The Comparative Effectiveness of Preparedness

The CDC’s anthrax event earlier this week provides a reason to reflect on the uncertainties and difficult policy choices involved in reducing the health risks posed by large-scale disasters. Modern societies face a complex and evolving mix of potential disasters, ranging from intentional acts of violence and terrorism, to uncontrolled viral pandemics, to the weather-produced emergencies fueled by climate change. A new paper from economists at the London School of Economics and MIT offers some useful insight into a critical but too-often obscured question in the preparedness field: how should governments decide which potential disasters to prevent and prepare for, and how much to invest in such strategies?

Ian Martin and Robert Pindyck’s paper shows that cost-benefit analysis of a single strategy to avert a catastrophe, considered in isolation, is unlikely to give us the correct answer about the health and economic value of pursuing that strategy. The policy interdependence of potential catastrophic events means that it is often not socially or economically optimal to avert all such events, even when an apparently cost-effective strategy is available for each hazard. To use preparedness speak, the optimal “all hazards” approach to risk mitigation may not, in fact, seek to avert all hazards.

A key reason for this result is that the existence of one hazard often increases the benefit of averting another hazard, due to the law of diminishing returns. For example, a policy to contain the threat of pandemic influenza will produce more social benefit when other hazards also threaten the population, like catastrophic flooding or industrial accidents. As these background or competing hazards diminish, so too does the value of averting the primary hazard. Martin and Pindyck’s theoretical analysis shows that, when seeking to avert multiple hazards, “the benefits are additive but the costs are multiplicative,” so policymakers should seek to identify the subset of hazard mitigation strategies that maximize net benefit to society.

In practice, identifying this optimal subset of hazard prevention and preparedness strategies can be difficult in the presence of many possible hazards and many ways of reducing risk, which vary across communities and population groups. To address these decision challenges, the authors point to a need for: (1) better measures of risk, vulnerability and resilience; and (2) more research on the effectiveness and cost of prevention and preparedness strategies.
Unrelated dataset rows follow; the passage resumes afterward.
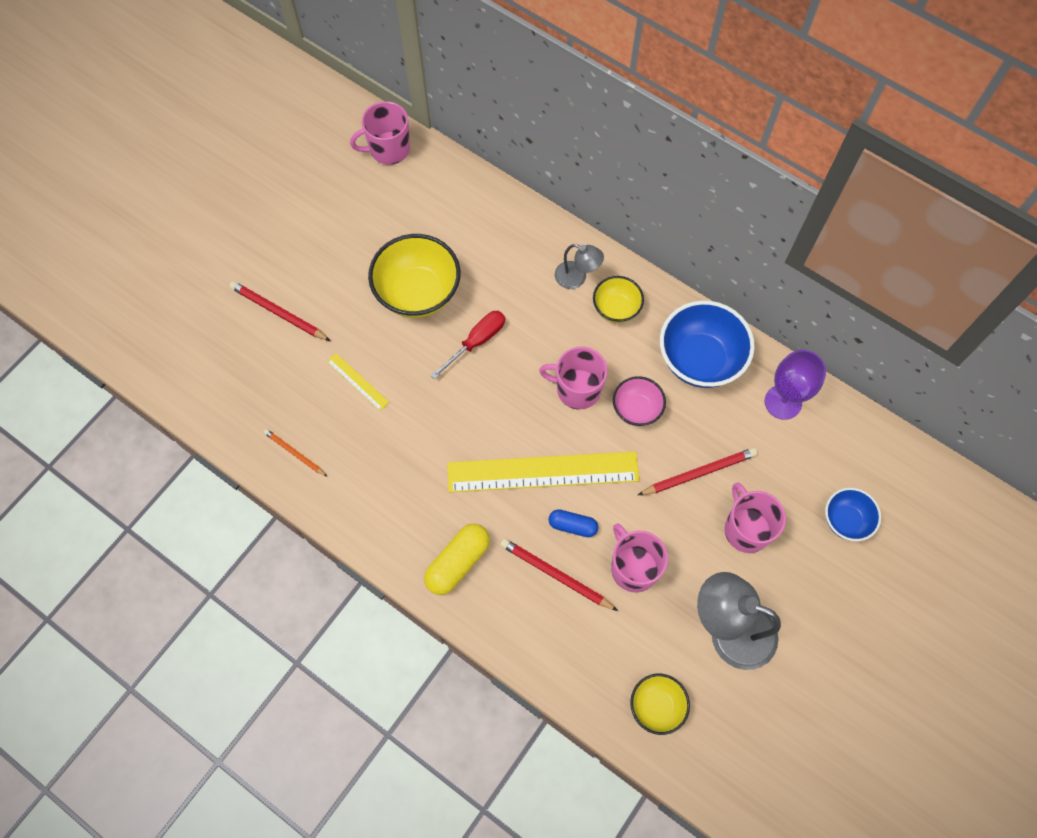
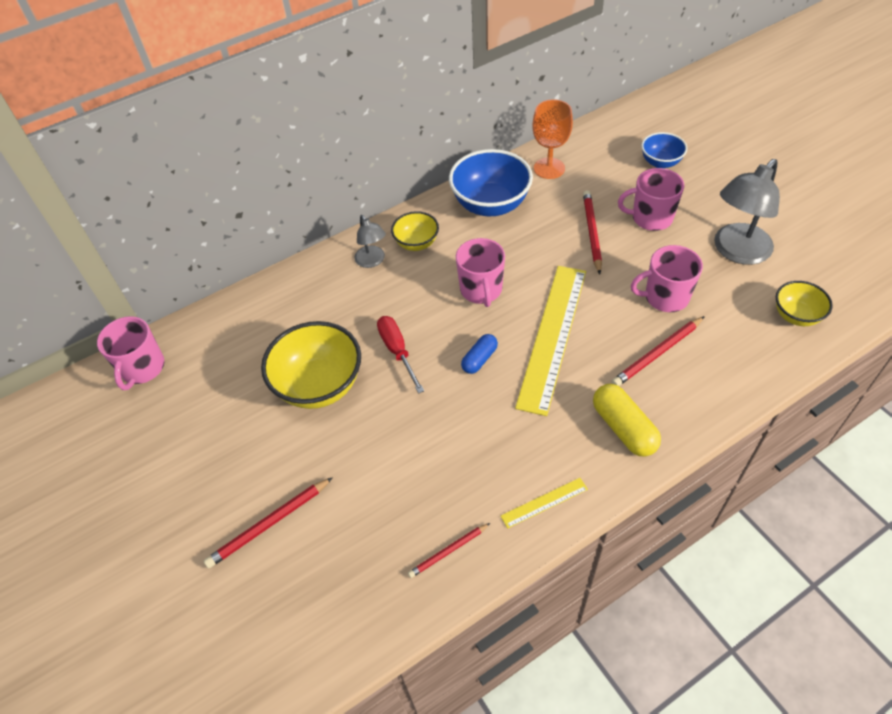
camera: 65 degrees left, 15 degrees down
orange pencil [263,429,328,477] -> red pencil [408,523,490,578]
yellow ruler [327,353,389,411] -> yellow ruler moved to [501,478,588,528]
pink mug [539,346,608,409] -> pink mug turned 45 degrees counterclockwise [456,238,505,307]
blue capsule [549,509,598,537] -> blue capsule moved to [461,334,498,374]
grey lamp [555,244,604,289] -> grey lamp turned 105 degrees clockwise [354,215,386,268]
pink bowl [613,376,666,426] -> none
purple goblet [765,350,826,420] -> orange goblet [532,99,573,179]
Fortunately, initiatives such as the National Health Security Preparedness Index program are pushing on both fronts – for improved metrics and for expanded research – promising eventually to enable vast improvements in evidence-informed preparedness policy. And even though the CDC’s federal Preparedness and Emergency Response Research Centers Program is sunsetting, this initiative has spawned numerous lines of inquiry that are producing valuable evidence about the effectiveness of preparedness strategies (see for example work that Mary Davis and I have done with colleagues at UNC’s preparedness center to explicate the roles of local public health capabilities in producing preparedness). Some of the most promising recent progress in preparedness research is exploring what makes communities resilient to various types of hazards, and how to promote and reinforce such resilience. See for example Malcolm William’s latest research on this topic presented at last week’s AcademyHealth meeting.

Continued progress in these lines of inquiry will bring us closer to understanding the comparative effectiveness of preparedness: which combination of strategies produce the greatest net benefits, for which populations, and in which community contexts. This type of CER evidence is needed not just for treatment choices facing individual patients, but also for health policy choices facing populations.